▸ REQUIREMENT:
Word for word, restate the lines from the one holding "Give the box of the black" through the end of the data below, including both endpoints and nothing more.

▸ RECORDS PROVIDED:
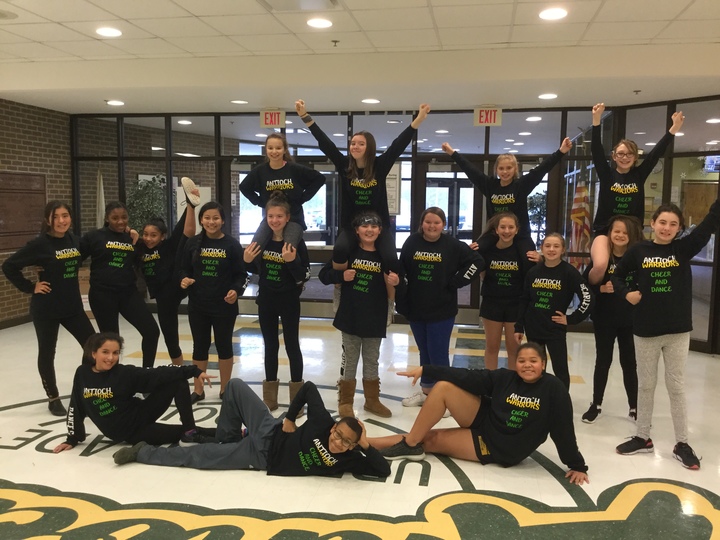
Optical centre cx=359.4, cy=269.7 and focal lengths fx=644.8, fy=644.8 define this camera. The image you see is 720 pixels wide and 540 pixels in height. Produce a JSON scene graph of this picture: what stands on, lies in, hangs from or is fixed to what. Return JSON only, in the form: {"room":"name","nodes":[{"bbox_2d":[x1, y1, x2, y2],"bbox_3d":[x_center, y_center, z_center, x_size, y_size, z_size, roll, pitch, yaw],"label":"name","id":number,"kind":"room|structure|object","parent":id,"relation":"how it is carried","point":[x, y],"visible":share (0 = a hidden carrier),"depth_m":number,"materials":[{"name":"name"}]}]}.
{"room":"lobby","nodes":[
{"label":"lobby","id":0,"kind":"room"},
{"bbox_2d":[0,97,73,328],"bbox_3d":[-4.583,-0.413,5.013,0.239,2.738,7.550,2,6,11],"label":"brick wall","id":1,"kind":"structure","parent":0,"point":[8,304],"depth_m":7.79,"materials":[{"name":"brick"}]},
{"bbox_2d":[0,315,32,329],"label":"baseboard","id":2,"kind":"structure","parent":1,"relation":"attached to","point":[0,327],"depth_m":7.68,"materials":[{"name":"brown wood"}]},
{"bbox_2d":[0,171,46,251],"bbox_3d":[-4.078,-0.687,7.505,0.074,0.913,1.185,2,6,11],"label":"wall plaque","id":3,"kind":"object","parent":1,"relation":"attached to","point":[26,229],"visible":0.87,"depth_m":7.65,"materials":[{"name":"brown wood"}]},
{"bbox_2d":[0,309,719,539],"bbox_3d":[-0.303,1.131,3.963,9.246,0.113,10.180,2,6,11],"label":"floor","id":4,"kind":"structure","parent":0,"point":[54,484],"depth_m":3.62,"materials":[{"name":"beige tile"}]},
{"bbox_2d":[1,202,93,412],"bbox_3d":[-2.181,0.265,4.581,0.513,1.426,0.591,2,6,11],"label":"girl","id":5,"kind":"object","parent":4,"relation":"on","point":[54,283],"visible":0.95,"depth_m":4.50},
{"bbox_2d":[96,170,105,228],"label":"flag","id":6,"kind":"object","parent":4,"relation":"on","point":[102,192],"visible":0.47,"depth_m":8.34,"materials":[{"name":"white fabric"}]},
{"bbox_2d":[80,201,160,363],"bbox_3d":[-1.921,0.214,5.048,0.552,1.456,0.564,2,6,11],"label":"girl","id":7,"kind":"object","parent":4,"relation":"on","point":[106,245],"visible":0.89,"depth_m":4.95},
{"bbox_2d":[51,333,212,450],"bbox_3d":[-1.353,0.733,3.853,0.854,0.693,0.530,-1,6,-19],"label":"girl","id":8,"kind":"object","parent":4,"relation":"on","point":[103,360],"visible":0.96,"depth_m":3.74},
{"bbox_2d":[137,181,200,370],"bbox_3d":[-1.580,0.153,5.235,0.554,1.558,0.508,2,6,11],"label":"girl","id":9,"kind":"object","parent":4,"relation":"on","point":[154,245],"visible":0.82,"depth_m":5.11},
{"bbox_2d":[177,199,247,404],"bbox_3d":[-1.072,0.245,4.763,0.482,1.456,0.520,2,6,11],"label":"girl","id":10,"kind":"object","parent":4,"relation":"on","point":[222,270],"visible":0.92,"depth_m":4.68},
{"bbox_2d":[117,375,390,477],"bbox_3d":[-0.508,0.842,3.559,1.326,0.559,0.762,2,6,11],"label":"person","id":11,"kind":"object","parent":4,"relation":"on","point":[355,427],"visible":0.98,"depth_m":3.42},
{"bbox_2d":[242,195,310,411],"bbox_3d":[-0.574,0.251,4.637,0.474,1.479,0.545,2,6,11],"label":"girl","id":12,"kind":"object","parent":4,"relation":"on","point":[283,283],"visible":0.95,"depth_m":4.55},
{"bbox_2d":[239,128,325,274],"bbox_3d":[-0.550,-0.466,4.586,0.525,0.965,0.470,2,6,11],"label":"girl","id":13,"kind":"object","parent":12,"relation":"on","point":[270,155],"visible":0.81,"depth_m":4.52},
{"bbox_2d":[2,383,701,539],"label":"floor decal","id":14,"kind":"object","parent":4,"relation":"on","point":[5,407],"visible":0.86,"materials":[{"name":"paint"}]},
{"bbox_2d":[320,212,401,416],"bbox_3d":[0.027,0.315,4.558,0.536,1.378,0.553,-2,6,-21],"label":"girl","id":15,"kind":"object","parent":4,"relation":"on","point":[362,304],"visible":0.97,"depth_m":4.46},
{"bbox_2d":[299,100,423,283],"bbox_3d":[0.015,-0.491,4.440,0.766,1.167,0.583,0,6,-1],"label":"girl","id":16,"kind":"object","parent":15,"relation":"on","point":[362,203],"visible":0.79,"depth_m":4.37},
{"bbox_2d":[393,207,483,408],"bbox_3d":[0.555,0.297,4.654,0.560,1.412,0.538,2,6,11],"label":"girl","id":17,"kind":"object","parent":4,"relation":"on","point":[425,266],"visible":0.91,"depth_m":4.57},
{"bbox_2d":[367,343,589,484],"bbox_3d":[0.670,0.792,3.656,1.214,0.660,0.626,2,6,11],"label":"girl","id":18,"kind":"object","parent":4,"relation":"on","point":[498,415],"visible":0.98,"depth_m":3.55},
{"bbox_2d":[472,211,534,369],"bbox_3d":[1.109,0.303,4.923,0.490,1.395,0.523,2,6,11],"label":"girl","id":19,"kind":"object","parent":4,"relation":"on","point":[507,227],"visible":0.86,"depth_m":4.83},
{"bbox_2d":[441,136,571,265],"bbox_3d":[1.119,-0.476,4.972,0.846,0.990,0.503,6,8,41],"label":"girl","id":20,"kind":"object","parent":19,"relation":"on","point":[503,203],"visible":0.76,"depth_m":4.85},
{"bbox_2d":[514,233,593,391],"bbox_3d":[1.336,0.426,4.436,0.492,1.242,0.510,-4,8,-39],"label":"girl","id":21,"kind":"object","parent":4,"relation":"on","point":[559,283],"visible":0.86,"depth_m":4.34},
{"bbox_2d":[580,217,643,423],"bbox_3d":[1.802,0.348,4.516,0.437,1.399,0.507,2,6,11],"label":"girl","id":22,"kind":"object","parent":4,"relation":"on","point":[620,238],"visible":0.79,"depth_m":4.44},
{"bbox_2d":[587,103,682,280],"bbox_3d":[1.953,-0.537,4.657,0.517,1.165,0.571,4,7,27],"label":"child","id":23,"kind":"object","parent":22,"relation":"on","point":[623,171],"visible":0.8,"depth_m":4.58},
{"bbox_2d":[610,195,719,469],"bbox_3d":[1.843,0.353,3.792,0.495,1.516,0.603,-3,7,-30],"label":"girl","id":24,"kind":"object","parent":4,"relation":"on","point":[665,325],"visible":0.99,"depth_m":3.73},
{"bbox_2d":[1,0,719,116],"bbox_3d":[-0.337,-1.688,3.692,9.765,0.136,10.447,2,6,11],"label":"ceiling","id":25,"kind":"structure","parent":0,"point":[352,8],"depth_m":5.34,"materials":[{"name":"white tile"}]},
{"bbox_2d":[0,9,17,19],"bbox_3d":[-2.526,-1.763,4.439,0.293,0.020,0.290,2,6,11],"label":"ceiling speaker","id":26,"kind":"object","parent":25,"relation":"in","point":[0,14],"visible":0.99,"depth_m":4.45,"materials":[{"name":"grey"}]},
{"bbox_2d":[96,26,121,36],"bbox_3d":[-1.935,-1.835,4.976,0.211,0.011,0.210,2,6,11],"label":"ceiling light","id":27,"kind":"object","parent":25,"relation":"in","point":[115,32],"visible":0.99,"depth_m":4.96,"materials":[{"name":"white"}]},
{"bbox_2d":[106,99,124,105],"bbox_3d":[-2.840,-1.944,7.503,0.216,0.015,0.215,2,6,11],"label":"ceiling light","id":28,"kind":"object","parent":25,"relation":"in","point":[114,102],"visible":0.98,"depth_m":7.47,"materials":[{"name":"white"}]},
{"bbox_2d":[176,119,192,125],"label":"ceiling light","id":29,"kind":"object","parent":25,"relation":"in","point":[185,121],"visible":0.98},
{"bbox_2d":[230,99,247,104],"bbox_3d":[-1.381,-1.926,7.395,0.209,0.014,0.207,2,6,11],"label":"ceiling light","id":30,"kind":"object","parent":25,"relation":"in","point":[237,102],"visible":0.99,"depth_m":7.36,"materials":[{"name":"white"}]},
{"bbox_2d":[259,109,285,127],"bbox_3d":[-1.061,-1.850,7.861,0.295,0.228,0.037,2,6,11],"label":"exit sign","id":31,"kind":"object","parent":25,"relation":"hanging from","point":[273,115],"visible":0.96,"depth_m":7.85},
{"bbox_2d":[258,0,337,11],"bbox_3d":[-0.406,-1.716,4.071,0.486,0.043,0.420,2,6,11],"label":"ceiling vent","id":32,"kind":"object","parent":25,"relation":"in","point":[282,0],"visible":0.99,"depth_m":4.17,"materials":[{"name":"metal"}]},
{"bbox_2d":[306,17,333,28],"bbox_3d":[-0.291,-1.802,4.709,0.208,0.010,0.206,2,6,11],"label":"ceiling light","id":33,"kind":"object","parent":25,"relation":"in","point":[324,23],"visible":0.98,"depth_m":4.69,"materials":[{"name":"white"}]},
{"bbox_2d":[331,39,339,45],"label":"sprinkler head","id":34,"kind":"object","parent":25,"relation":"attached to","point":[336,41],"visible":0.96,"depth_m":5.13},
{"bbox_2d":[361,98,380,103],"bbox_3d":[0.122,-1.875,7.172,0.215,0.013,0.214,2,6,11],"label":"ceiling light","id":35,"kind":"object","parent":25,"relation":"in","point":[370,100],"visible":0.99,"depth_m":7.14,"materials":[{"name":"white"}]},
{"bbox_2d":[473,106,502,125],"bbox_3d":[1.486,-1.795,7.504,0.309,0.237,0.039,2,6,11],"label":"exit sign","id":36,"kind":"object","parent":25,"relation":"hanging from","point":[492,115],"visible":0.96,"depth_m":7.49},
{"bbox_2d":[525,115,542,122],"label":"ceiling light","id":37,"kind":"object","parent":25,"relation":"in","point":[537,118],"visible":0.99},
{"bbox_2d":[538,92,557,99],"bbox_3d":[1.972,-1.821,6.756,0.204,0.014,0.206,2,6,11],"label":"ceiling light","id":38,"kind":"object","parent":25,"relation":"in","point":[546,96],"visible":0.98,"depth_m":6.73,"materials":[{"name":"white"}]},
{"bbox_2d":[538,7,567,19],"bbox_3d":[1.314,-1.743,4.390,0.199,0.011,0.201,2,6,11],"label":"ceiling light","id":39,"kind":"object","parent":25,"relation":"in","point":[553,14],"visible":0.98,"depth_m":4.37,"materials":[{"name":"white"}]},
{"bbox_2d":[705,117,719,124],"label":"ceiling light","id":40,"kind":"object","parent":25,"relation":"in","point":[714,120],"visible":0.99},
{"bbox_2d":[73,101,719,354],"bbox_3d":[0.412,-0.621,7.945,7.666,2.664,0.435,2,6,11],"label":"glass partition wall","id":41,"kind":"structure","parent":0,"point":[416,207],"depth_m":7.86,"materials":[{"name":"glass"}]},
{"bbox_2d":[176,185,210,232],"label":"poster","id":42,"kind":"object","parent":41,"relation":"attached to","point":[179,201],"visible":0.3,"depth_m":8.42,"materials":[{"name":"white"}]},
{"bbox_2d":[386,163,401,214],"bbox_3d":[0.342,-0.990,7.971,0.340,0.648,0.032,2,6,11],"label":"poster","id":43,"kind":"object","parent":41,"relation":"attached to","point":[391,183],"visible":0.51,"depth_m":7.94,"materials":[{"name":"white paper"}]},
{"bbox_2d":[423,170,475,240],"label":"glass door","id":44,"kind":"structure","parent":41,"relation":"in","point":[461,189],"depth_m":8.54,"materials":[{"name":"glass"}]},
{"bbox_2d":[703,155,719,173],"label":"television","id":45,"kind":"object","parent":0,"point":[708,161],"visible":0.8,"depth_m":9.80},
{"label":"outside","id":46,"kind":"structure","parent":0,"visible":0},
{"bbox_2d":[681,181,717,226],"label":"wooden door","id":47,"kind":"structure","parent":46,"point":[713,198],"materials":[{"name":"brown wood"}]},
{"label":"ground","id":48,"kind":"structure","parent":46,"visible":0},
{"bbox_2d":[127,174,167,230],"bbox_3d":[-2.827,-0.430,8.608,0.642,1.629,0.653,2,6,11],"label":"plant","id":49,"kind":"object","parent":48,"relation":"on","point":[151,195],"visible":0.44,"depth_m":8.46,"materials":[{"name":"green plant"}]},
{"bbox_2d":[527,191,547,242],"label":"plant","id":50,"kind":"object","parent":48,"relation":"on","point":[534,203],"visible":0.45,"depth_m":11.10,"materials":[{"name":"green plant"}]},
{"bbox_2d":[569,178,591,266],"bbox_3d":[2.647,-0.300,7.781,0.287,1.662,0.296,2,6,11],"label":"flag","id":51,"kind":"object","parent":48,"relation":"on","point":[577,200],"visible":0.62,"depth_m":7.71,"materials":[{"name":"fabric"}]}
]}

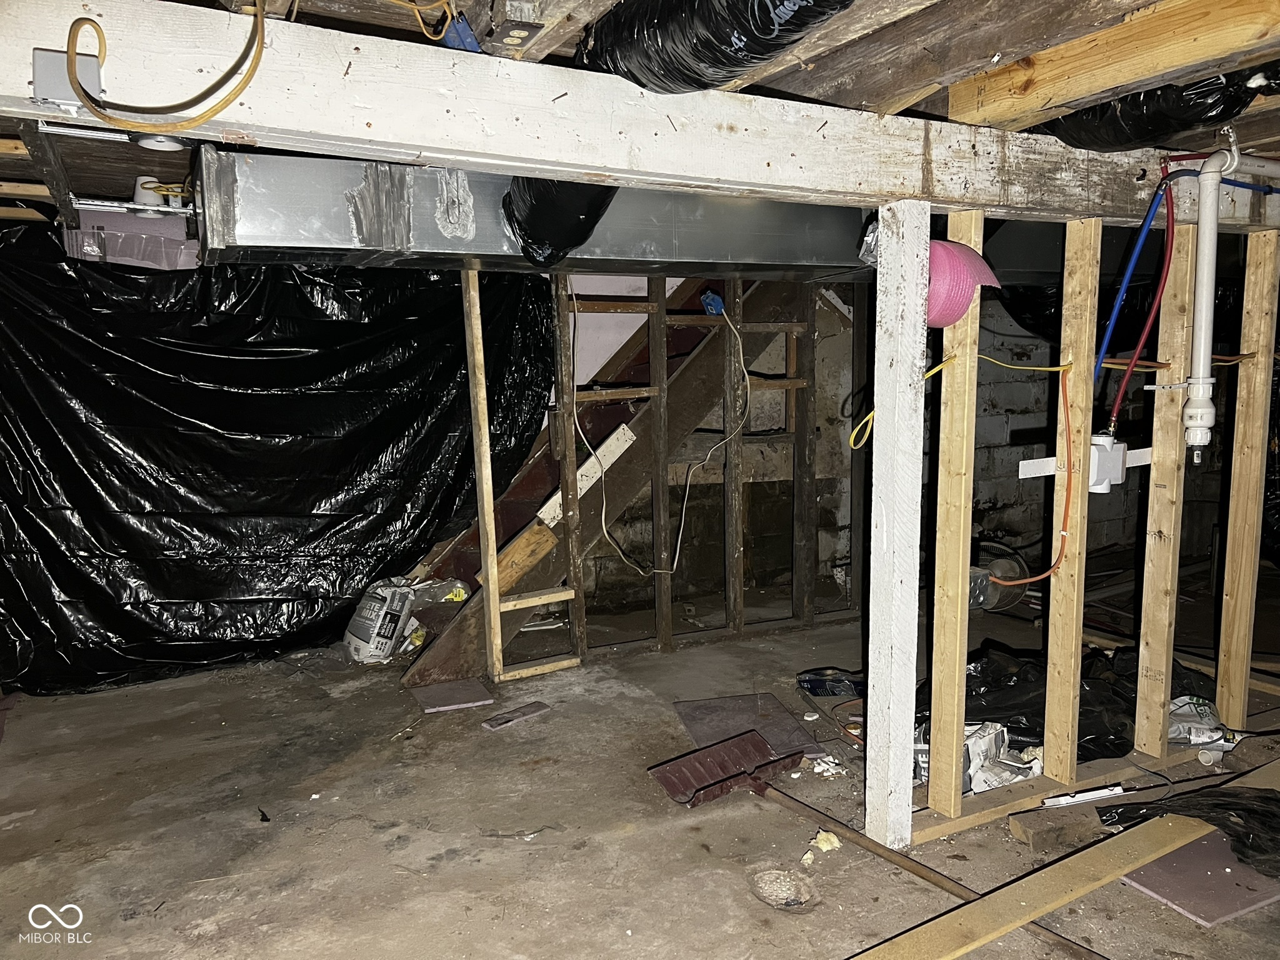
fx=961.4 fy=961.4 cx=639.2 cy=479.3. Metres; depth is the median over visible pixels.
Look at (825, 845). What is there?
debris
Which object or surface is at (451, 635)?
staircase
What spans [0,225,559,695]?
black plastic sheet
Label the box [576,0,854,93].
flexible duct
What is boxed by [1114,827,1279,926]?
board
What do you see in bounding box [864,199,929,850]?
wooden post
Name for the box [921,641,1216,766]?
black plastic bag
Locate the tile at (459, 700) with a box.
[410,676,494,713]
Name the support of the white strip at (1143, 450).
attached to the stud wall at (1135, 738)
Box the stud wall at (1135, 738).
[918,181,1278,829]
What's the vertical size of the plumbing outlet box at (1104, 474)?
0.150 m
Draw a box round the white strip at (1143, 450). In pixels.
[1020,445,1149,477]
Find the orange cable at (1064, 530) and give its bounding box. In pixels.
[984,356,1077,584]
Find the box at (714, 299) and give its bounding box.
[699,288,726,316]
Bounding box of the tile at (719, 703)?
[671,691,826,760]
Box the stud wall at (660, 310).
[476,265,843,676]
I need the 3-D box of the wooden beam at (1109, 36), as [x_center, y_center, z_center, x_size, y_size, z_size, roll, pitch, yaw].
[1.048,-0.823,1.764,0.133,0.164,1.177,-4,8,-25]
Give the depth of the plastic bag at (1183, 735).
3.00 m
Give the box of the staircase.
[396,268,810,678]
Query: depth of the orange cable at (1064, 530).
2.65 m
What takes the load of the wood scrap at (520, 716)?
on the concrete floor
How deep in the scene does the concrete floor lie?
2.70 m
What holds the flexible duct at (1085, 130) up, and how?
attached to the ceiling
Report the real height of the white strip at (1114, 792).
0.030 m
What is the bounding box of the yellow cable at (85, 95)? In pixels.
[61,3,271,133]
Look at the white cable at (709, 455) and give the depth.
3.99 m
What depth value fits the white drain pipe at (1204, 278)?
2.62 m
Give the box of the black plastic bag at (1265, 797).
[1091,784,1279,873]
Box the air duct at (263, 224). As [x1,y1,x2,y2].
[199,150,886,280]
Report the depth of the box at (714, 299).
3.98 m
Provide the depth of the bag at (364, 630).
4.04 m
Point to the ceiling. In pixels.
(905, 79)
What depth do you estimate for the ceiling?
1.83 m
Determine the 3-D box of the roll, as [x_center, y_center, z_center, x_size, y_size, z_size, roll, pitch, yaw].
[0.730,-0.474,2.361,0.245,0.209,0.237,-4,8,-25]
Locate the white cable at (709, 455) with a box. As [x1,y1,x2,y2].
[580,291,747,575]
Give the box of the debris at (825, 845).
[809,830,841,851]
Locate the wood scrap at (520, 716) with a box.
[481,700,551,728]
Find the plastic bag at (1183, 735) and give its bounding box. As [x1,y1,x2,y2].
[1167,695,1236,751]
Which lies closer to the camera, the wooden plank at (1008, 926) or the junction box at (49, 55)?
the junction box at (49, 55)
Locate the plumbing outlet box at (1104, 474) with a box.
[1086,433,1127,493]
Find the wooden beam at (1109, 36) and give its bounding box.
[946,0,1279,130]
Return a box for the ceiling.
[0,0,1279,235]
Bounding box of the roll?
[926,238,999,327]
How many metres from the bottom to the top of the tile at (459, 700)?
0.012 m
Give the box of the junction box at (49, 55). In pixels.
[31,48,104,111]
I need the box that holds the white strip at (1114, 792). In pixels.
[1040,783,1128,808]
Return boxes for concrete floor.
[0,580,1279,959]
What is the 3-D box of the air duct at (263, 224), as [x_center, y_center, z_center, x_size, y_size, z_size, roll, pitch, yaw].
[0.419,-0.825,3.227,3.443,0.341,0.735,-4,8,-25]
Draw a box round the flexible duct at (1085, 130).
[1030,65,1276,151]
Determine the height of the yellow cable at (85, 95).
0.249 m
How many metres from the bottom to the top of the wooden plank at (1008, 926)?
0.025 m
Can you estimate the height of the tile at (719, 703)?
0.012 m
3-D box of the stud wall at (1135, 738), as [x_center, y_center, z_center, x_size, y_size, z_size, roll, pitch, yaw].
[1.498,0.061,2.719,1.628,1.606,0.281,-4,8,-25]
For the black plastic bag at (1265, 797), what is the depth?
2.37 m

▸ RESPONSE AREA:
Give the box of the black plastic bag at (1265, 797).
[1091,784,1279,873]
Box the air duct at (263, 224). As [x1,y1,x2,y2].
[199,150,886,280]
Report the depth of the box at (714, 299).
3.98 m
Provide the depth of the bag at (364, 630).
4.04 m
Point to the ceiling. In pixels.
(905, 79)
What depth do you estimate for the ceiling?
1.83 m
Determine the 3-D box of the roll, as [x_center, y_center, z_center, x_size, y_size, z_size, roll, pitch, yaw].
[0.730,-0.474,2.361,0.245,0.209,0.237,-4,8,-25]
Locate the white cable at (709, 455) with a box. As [x1,y1,x2,y2].
[580,291,747,575]
Give the box of the debris at (825, 845).
[809,830,841,851]
Locate the wood scrap at (520, 716) with a box.
[481,700,551,728]
Find the plastic bag at (1183, 735) and give its bounding box. As [x1,y1,x2,y2].
[1167,695,1236,751]
Which lies closer to the camera, the wooden plank at (1008, 926) or the junction box at (49, 55)?
the junction box at (49, 55)
Locate the plumbing outlet box at (1104, 474) with a box.
[1086,433,1127,493]
Find the wooden beam at (1109, 36) and give its bounding box.
[946,0,1279,130]
Return a box for the ceiling.
[0,0,1279,235]
Bounding box of the roll?
[926,238,999,327]
How many metres from the bottom to the top of the tile at (459, 700)?
0.012 m
Give the box of the junction box at (49, 55). In pixels.
[31,48,104,111]
I need the box that holds the white strip at (1114, 792). In pixels.
[1040,783,1128,808]
Return boxes for concrete floor.
[0,580,1279,959]
What is the 3-D box of the air duct at (263, 224), as [x_center, y_center, z_center, x_size, y_size, z_size, roll, pitch, yaw].
[0.419,-0.825,3.227,3.443,0.341,0.735,-4,8,-25]
Draw a box round the flexible duct at (1085, 130).
[1030,65,1276,151]
Determine the height of the yellow cable at (85, 95).
0.249 m
How many metres from the bottom to the top of the wooden plank at (1008, 926)?
0.025 m
Can you estimate the height of the tile at (719, 703)?
0.012 m
3-D box of the stud wall at (1135, 738), as [x_center, y_center, z_center, x_size, y_size, z_size, roll, pitch, yaw].
[1.498,0.061,2.719,1.628,1.606,0.281,-4,8,-25]
For the black plastic bag at (1265, 797), what is the depth?
2.37 m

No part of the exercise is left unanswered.